Reflections On Truman Capote’s In Cold Blood

When Truman Capote wrote his masterpiece, In Cold Blood, he claimed he had not just written a book but created a new genre; the nonfiction novel. While this claim to being the first nonfiction novel has been contested by some, it cannot be denied that In Cold Blood was the book that launched and popularized the genre. To have achieved such a revolution in journalism and helping literary journalism become a credible form of writing, it is no surprise to say In Cold Blood is a brilliant, gripping work that has distilled real events and people into a fascinating narrative.

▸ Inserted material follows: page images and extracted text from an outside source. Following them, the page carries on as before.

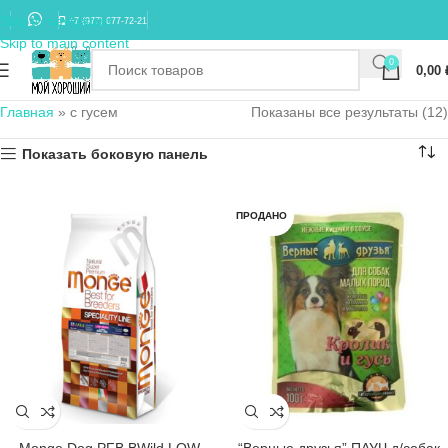
Skip to navigation
+7 (977) 677-72-21
Skip to main content
0
0,00
Главная
»
с гусем
Показаны все результаты (12)
Показать боковую панель
ПРОДАНО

In Cold Blood, the result of six years of research and interviews by Capote, details the gruesome multiple murder of the wealthy and well-liked Clutter Family in Holcomb, Kansas, and the stories of the two murderers, Dick Hickock and Perry Smith, as they flee the crime and wander aimlessly only to be caught, tried, and finally hanged. From memory, Capote reconstructs the two criminals he interviewed extensively prior to their execution and gives the reader an interesting but chilling look at the mind of Perry Smith, a sensitive, artistic and imaginative young man who calmly murdered four complete strangers due to his own frustrations with life.

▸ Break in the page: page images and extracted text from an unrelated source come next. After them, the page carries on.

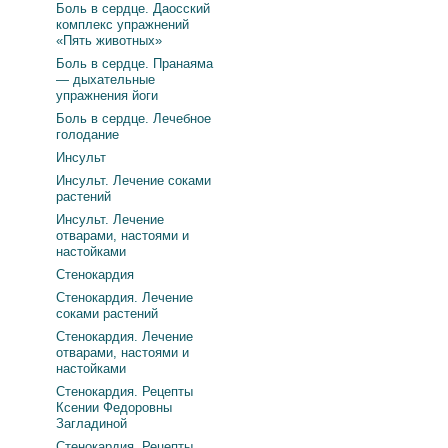
Боль в сердце. Даосский
комплекс упражнений
«Пять животных»
Боль в сердце. Пранаяма
— дыхательные
упражнения йоги
Боль в сердце. Лечебное
голодание
Инсульт
Инсульт. Лечение соками
растений
Инсульт. Лечение
отварами, настоями и
настойками
Стенокардия
Стенокардия. Лечение
соками растений
Стенокардия. Лечение
отварами, настоями и
настойками
Стенокардия. Рецепты
Ксении Федоровны
Загладиной
Стенокардия. Рецепты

It is often said that real life does not play out the way stories do, but part of In Cold Blood’s artistic genius is that Capote was able to take real events and real people and structure them into a coherent narrative with a clear beginning, middle, and end. Capote even managed to make his work a piece of powerful literature as well as masterful reporting by making In Cold Blood inspire introspection in the reader once Perry and Dick are caught; despite how horrible their crime was, is the death penalty truly justified, or is it simply taking revenge and calling it justice? Capote remains objective on the subject matter, betraying no bias one way or the other, and ultimately the answer to the question must be reached on one’s own. This book made me seriously consider my position on capital punishment, but ultimately I reaffirmed my belief in its use, thanks to the rather worrying knowledge that Perry Smith was not a fictional character; people like him exist in real life. I personally feel Capote’s achievement in posing the question so effectively should be lauded as much as the reporting that went into making the book; as a writer, I know it’s easy with some planning to pose social questions to the reader metaphorically or literally through constructing certain characters and conversations to put forth the theme, but Capote invented nothing, making real conversations and people pose his question more effectively than many writers of fiction can manage.
Superbly detailed, fascinating, and at times too gruesome to look away, In Cold Blood kept me turning pages until the very end; I could not put this book down. If you have not read it, whether you’re interested in literature and journalism or not, I heartily recommend you go out and read it at least once to appreciate the masterpiece that pioneered a genre.